By JAMES W. WADE III
While jury selection started this week for Anthony Sowell, the Cleveland man accused of killing 11 women and leaving their remains at his Imperial Avenue home, a rally was held at the location of the brutal murders.
Many gathered on the corner of East 123rd and Imperial, including family members of some of the murder victims, rallied Friday to call attention to the trial of alleged serial killer Anthony Sowell.
This week, Cuyahoga County Common Pleas Judge Dick Ambrose spoke to a new group of potential jurors. The judge explained that Sowell is facing 11 counts of aggravated murder with felony murder specifications, which means it carries a possible penalty of death.
This rally was organized by Imperial Women, a group that was formed following the discovery of 11 victims inside the home of accused serial killer Anthony Sowell in 2009. The group said it wanted to bring community awareness concerning domestic violence, rape and how missing person cases are handled.
It was clear everyone at the rally all wanted the same thing, they want accused serial killer Anthony Sowell found guilty and punished for murdering 11 women. Some even touched on him getting the Death Penalty.
From day one, the community has spoken out about the way police did not take the victims reports seriously. Even more criticism came of the feeling that it was not taken serious because of them being poor, Black and female.
Family members of the victims also spoke about their pain.
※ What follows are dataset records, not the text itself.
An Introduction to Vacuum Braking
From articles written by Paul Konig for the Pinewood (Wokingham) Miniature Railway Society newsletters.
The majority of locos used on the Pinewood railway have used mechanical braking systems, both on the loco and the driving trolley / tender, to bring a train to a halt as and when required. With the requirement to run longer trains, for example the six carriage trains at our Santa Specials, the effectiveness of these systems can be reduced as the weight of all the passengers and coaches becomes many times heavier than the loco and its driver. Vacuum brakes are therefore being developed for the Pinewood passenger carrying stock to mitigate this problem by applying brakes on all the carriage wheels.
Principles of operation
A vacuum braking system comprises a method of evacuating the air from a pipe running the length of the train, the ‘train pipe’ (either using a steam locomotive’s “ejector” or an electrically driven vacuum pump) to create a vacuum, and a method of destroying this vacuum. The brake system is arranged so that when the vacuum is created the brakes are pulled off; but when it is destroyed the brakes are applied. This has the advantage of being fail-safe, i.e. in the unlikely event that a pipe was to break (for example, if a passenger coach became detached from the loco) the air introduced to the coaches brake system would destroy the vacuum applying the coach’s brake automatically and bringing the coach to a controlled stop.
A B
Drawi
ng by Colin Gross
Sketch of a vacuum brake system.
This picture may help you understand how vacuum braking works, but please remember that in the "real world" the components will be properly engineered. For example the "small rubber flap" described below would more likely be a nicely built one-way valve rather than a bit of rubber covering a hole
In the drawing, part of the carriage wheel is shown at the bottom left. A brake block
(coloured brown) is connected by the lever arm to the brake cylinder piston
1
Denise Hunter, sister of victim Amelda Hunter and cousin of victim Crystal Dozier, spoke about the need to stick together. “It's important that we as a public and a people voice our opinion and strength for these women murdered on this street,” said Hunter. “They need and deserve justice.”
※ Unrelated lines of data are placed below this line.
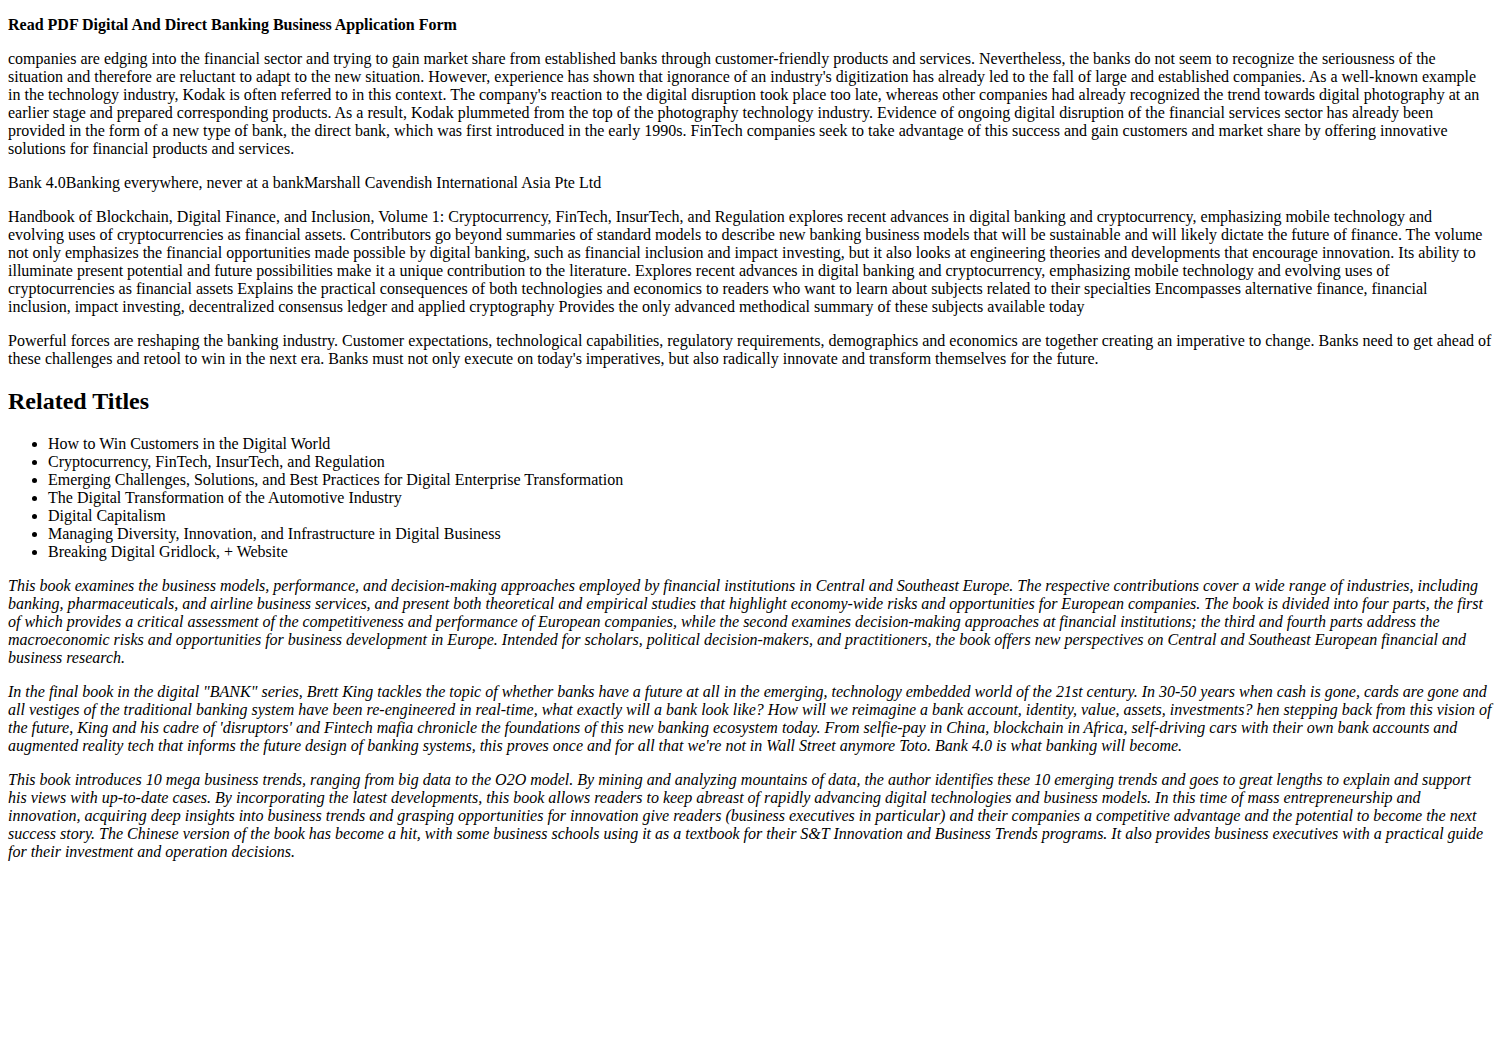Read PDF Digital And Direct Banking Business Application Form
companies are edging into the financial sector and trying to gain market share from established banks through customer-friendly products and services. Nevertheless, the banks do not seem to recognize the seriousness of the situation and therefore are reluctant to adapt to the new situation. However, experience has shown that ignorance of an industry's digitization has already led to the fall of large and established companies. As a well-known example in the technology industry, Kodak is often referred to in this context. The company's reaction to the digital disruption took place too late, whereas other companies had already recognized the trend towards digital photography at an earlier stage and prepared corresponding products. As a result, Kodak plummeted from the top of the photography technology industry. Evidence of ongoing digital disruption of the financial services sector has already been provided in the form of a new type of bank, the direct bank, which was first introduced in the early 1990s. FinTech companies seek to take advantage of this success and gain customers and market share by offering innovative solutions for financial products and services.
Bank 4.0Banking everywhere, never at a bankMarshall Cavendish International Asia Pte Ltd
Handbook of Blockchain, Digital Finance, and Inclusion, Volume 1: Cryptocurrency, FinTech, InsurTech, and Regulation explores recent advances in digital banking and cryptocurrency, emphasizing mobile technology and evolving uses of cryptocurrencies as financial assets. Contributors go beyond summaries of standard models to describe new banking business models that will be sustainable and will likely dictate the future of finance. The volume not only emphasizes the financial opportunities made possible by digital banking, such as financial inclusion and impact investing, but it also looks at engineering theories and developments that encourage innovation. Its ability to illuminate present potential and future possibilities make it a unique contribution to the literature. Explores recent advances in digital banking and cryptocurrency, emphasizing mobile technology and evolving uses of cryptocurrencies as financial assets Explains the practical consequences of both technologies and economics to readers who want to learn about subjects related to their specialties Encompasses alternative finance, financial inclusion, impact investing, decentralized consensus ledger and applied cryptography Provides the only advanced methodical summary of these subjects available today
Powerful forces are reshaping the banking industry. Customer expectations, technological capabilities, regulatory requirements, demographics and economics are together creating an imperative to change. Banks need to get ahead of these challenges and retool to win in the next era. Banks must not only execute on today's imperatives, but also radically innovate and transform themselves for the future.
Related Titles
How to Win Customers in the Digital World
Cryptocurrency, FinTech, InsurTech, and Regulation
Emerging Challenges, Solutions, and Best Practices for Digital Enterprise Transformation
The Digital Transformation of the Automotive Industry
Digital Capitalism
Managing Diversity, Innovation, and Infrastructure in Digital Business
Breaking Digital Gridlock, + Website
This book examines the business models, performance, and decision-making approaches employed by financial institutions in Central and Southeast Europe. The respective contributions cover a wide range of industries, including banking, pharmaceuticals, and airline business services, and present both theoretical and empirical studies that highlight economy-wide risks and opportunities for European companies. The book is divided into four parts, the first of which provides a critical assessment of the competitiveness and performance of European companies, while the second examines decision-making approaches at financial institutions; the third and fourth parts address the macroeconomic risks and opportunities for business development in Europe. Intended for scholars, political decision-makers, and practitioners, the book offers new perspectives on Central and Southeast European financial and business research.
In the final book in the digital "BANK" series, Brett King tackles the topic of whether banks have a future at all in the emerging, technology embedded world of the 21st century. In 30-50 years when cash is gone, cards are gone and all vestiges of the traditional banking system have been re-engineered in real-time, what exactly will a bank look like? How will we reimagine a bank account, identity, value, assets, investments? hen stepping back from this vision of the future, King and his cadre of 'disruptors' and Fintech mafia chronicle the foundations of this new banking ecosystem today. From selfie-pay in China, blockchain in Africa, self-driving cars with their own bank accounts and augmented reality tech that informs the future design of banking systems, this proves once and for all that we're not in Wall Street anymore Toto. Bank 4.0 is what banking will become.
This book introduces 10 mega business trends, ranging from big data to the O2O model. By mining and analyzing mountains of data, the author identifies these 10 emerging trends and goes to great lengths to explain and support his views with up-to-date cases. By incorporating the latest developments, this book allows readers to keep abreast of rapidly advancing digital technologies and business models. In this time of mass entrepreneurship and innovation, acquiring deep insights into business trends and grasping opportunities for innovation give readers (business executives in particular) and their companies a competitive advantage and the potential to become the next success story. The Chinese version of the book has become a hit, with some business schools using it as a textbook for their S&T Innovation and Business Trends programs. It also provides business executives with a practical guide for their investment and operation decisions.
Adlean Atterberry, mother of Michelle Mason, talked about her daughter’s only crime was being too friendly and walking to the store. “It hurts me so bad,” said Atterberry.
Activists Art McCoy from Black on Black Crime and Judy Martin Survivors/Victims of Tragedy Inc. was there to help lead the chant “No Justice, No Peace.”
Political officials like Councilman Ken Johnson, Councilman Jeff Johnson and Councilwoman Mamie Mitchell expressed support for the rally. Councilman Kevin Conwell expressed his desire to be at the rally first as a man, then as a councilman.
State Rep. John E. Barnes Jr. who was also present, stated something has to be done to protect our residents. Representatives for U.S. Rep. Marcia Fudge were on hand for support to the fact of bringing awareness.
Sowell's attorneys did offer to have him plead guilty but prosecutors said, “No deal.” In fact, in the past, Cuyahoga County Prosecutor Bill Mason has said if any case deserves the death penalty it's this one. Meantime, out of sight, the court brought in about 300 possible jurors.
The trial was supposed to start Monday, so why did the court bring in possible jurors early and in secret? The court administrator says he didn't want jurors to assume they'd be hearing the Sowell case.
This week a petition filed by some family members, urges prosecutors to take the deal in order to avoid the emotional trauma of the trial. That petition was delivered to Mason's office on Tuesday.
“The death penalty for Anthony Sowell is not necessary or even desirable, in comparison to the grief we families will continue to suffer under the realities and uncertainties of the criminal justice system,” stated the letter.
Of those victims represented in the letter are Tonia Carmichael, Telacia Fortson, Janice Webb and Leshanda Long.
“We feel that our voices have not been heard as victims' families. A prolonged trial and re-enactment of Sowell's demented actions will create great distress on the families of the victims.”